Time Seen Tight for ING Asset Sales

By | May 18, 2009

Dutch financial group ING made clear this week it was not in any particular rush to complete its planned €8 billion [$10.8 billion] of asset sales — but to hear analysts and bankers tell it, Chief Executive Jan Hommen may be the only one lacking a sense of urgency.

“We will take our time. We are not in a hurry.
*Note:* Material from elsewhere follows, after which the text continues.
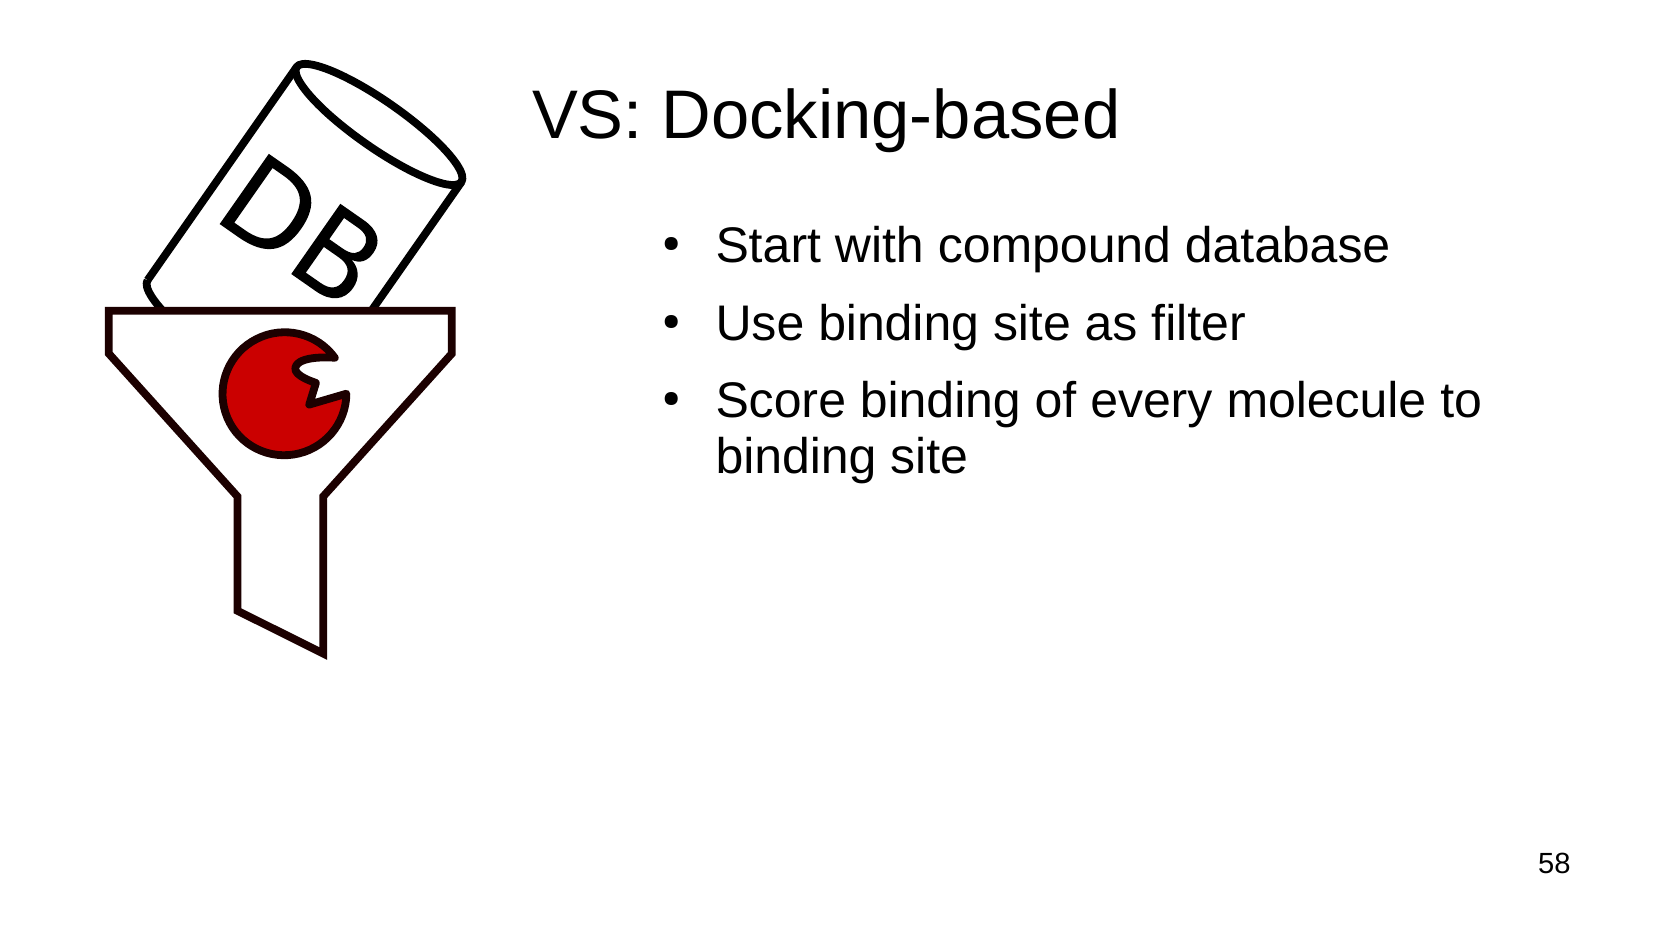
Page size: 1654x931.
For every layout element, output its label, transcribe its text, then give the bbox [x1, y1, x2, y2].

list Start with compound database Use binding site as filter Score binding of every molecule to binding site [644, 217, 1572, 757]
picture [104, 59, 467, 916]
title VS: Docking-based [82, 36, 1571, 193]
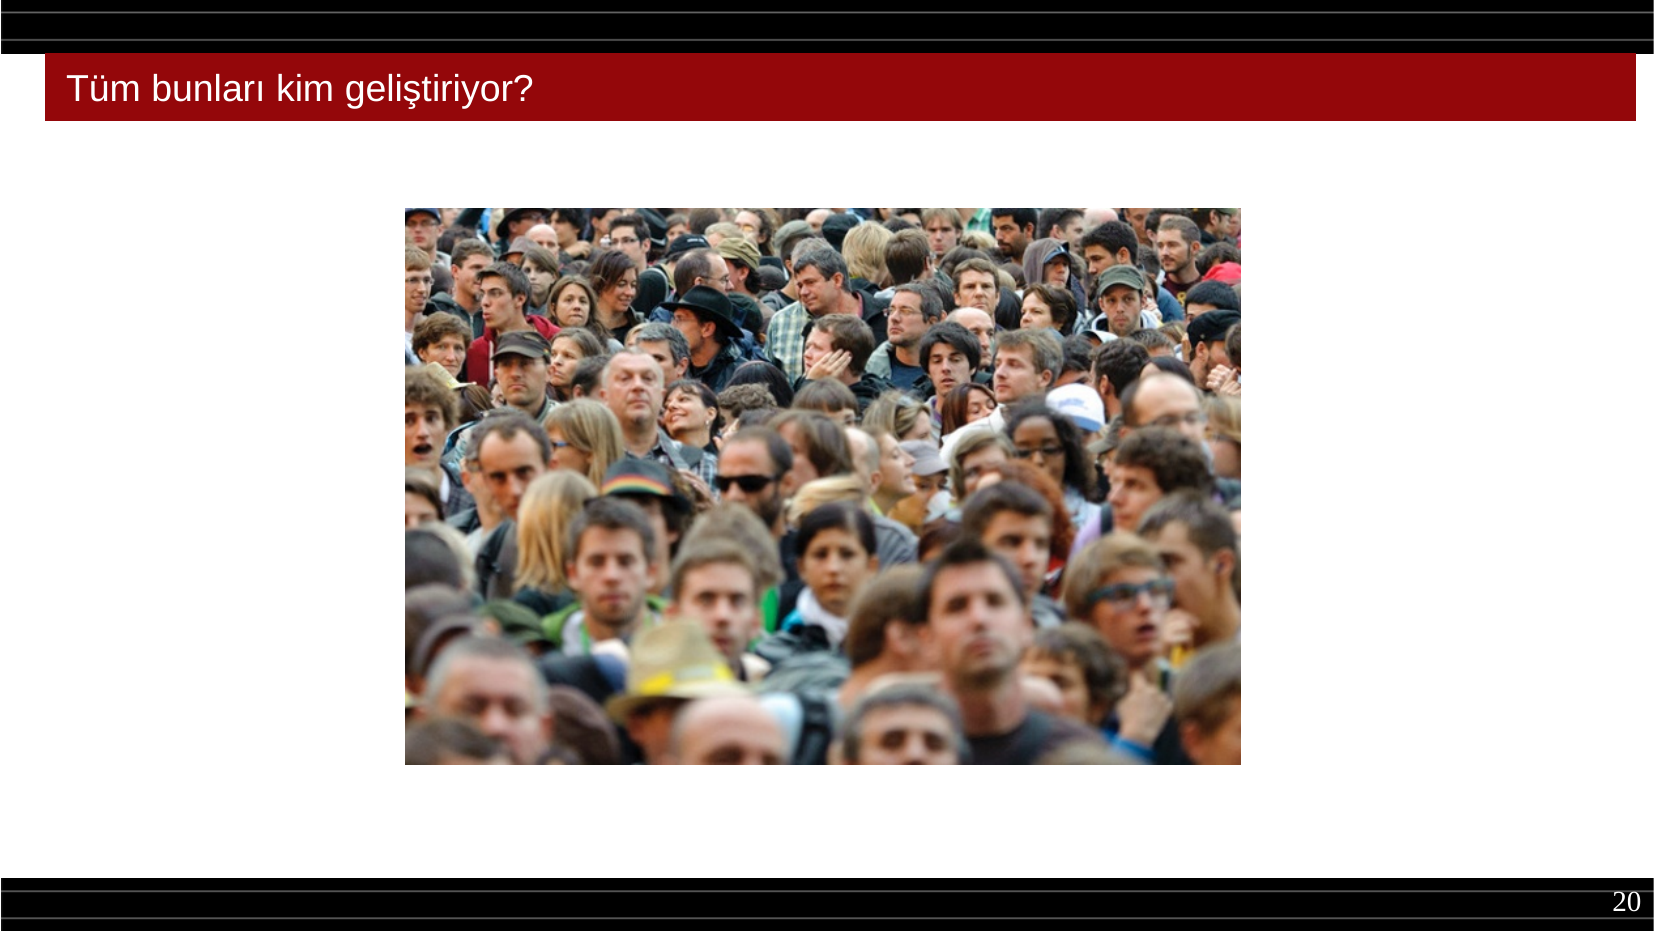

We will do it when the time is right and when the conditions are right,” Hommen told reporters Wednesday while discussing the company’s first-quarter results.

But analysts are not so sure that he has unlimited freedom to dispose of those assets, part of the Amsterdam-based group’s “back to basics” plan announced in April.

“Right now the way markets are, I guess it’s hard to really say, but definitely they certainly have a very tight time schedule on their hands — certainly I would think three to six months,” said Cubillas Ding, London-based senior analyst in securities investment at consulting firm Celent.

Ding added that the timeframe depended to some extent on market conditions, and that if ING did not complete its planned asset sales in the medium term, it would quickly lose whatever competitive advantages it currently has.

ING, which was ranked as the twelfth-largest bank by market value last February, made a loss in 2008 and received a €10 billion [app.$13.48 billion] injection from the Dutch state in October last year after being battered by the global credit crisis.. The company shares have lost 72 percent of their value over the past 12 months.

But no matter at what pace Hommen may want to sell, he may struggle to find buyers for parts of ING, which could involve its Asian operations, a divided bank and insurer or even the entire group, some say.

“You’ve got to be able to find willing buyers and it may well be everybody else is in a pinch as well,” said one London-based analyst who declined to be named. “It’s just merely a function of the climate.”

ING may ultimately be left with no other option than share offerings for units it wants to dispose of, as it did with ING Canada in February, the analyst suggested.

In the meantime, speculation is rampant over what pieces of its varied businesses ING will try to sell. But with the upper end of the targeted disposals accounting for more than half of the group’s €14.3 billion [$19.27 billion] total market value, what is not clear is much of ING will be left after any deals.

“They will exit the Japan business and the two joint ventures they have in China,” said a Hong Kong-based investment banker who did not want to be named because of client sensitivity.

Should ING put its Japanese and Chinese assets on the market, it would mark yet another example of a Western financial institution cashing out of Asian units and partnerships to raise money for troubles back home.

Based on current market values and gross income in the second half of 2008, ING’s Asian insurance operations could fetch €2 billion to €3 billion [$2.7 to $4 billion].

Though companies may not want to sell out of Asia, the exits are seen as a logical step for ING and other groups that have received significant financial help from local governments. Meanwhile, Russian business daily Kommersant recently reported — citing sources at a regulator, bank and ratings agency — that ING would pull out of that market too. ING was quick to firmly deny the report, though.

There is also the question of whether the group could split entirely down the middle into separate banking and insurance companies. Already it has created separate boards to oversee the two businesses, nominally to sharpen their focus.

But SNS Securities, in a note this week, said a full split was unlikely, owing in part to difficulties in finding buyers and the prospect of poor sale price.

In fact, Hommen said ING has seen plenty of interest but also plenty of “bargain hunting” from suitors after a cheap deal — a deal that ING says it does not need to make.

Analysts were not so sure, though, that Hommen was not trying to buy more time to get deals done.

“I suspect that some of the more specific deals have not been finalized and that’s why they’re just painting the bigger picture,” Celent’s Ding said. And there is always the potential that a buyer could eye the whole company, rather than its component parts.

Shares more than tripled between early March, when they bottomed at €2.50 [$3.37] and the first part of this month, when they peaked at €8.40 [$11.32]. But since that peak last Monday they have retrenched sharply, shedding some 17 percent of their value and cutting the group’s market cap to just over €14.3 billion [$19.265 billion].

With that decline the stock has now underperformed the broader NYSE Euronext Amsterdam index by 6 percent for the year and the AEX Banks Financial index by 48 percent.